" Kızım saçmalama bunu mu giyeceksin, daha dün soğuktu üşüdüm dedin "
Elimdeki mini eteği inceleyen anneme gülümsedim.
" Anne, merak etme sen. Bu beni ısıtır "
Eteğe sarılarak tekrar gülümsedim.
" Valla kıçının donmasına bu kadar meraklıysan giy kızım "
Annem en sonunda pes ederek odamdan çıktı. Eteğimi giyip üzerine de pudra pembesi bulüzümü giydim. Yüzüme de her zamanki makyajımı yaptıktan sonra biraz da bulüzümle uyumlu hafif bir far sürdüm.
Maşa yaptığım saçlarımı aynaya bakarak düzelttim , son kez baştan aşağı kendime bakıp gülümsedim.
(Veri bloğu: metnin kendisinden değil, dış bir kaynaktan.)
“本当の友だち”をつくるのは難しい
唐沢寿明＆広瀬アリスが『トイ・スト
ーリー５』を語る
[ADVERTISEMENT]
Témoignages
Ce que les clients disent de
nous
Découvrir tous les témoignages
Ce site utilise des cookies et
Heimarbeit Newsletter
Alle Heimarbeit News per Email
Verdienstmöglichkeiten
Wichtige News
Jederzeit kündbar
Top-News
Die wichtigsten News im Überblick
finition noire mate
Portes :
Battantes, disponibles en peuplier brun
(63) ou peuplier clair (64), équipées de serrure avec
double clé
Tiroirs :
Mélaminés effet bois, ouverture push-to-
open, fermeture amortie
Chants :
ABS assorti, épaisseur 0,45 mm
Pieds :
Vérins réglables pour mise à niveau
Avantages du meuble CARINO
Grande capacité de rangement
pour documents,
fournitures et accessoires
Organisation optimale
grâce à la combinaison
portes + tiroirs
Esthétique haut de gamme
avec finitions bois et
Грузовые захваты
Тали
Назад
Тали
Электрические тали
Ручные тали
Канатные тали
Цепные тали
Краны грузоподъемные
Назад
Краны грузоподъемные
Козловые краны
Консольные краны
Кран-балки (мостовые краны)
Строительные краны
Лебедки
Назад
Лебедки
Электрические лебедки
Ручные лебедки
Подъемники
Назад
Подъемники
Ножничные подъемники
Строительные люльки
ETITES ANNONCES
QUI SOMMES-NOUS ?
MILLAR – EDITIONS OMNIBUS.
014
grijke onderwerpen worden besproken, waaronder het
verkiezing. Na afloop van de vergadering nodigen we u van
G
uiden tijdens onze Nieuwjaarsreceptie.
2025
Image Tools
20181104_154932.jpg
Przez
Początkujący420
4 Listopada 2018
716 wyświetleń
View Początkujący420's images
Abartılı değil ama güzel olmuştum. Fakat gülümsemem buna değildi Rüzgar'ın vereceği tepkideydi. Rüzgar beni kıskanıyor muydu emin değildim, ama bu sanırım hoşuma gidiyordu. Rüzgar'ın o sinirli hallerini görmekten ne kadar korksam da , yine de nedenini bilmediğim bir şekilde hoşuma gidiyordu. Ben de az değilim ha.Odamın kapısını hayavan gibi açan Doruk üstümü süzdükten sonra ohladı.
" Sonunda giyinebildin mi abla? , Bu kızlar neden böyle gerçekten anlamıyorum,ama artık eminim kesinlikle kimseyle evlenmeyeceğim bekarlık sultanlıktır diye boşuna dememişler "
" Off , sen evlenme Doruk zaten, yazık olur yengeme "
Gözlerimi devirerek odadan çıktım. Merdivenlerden inerken Annemle Rüzgar'ın sesini duydum sanırım Rüzgar gelmişti.
" Sonunda hazırlanabildin kızım "
Annemin beni görür görmez verdiği tepkiye aldırmayarak aşağıya inmeye devam ettim.
Bakışlarımı Rüzgar'a çevirdim. Beni baştan aşağı süzüp kaşlarını çattı." Yok daha hazırlanamamış! "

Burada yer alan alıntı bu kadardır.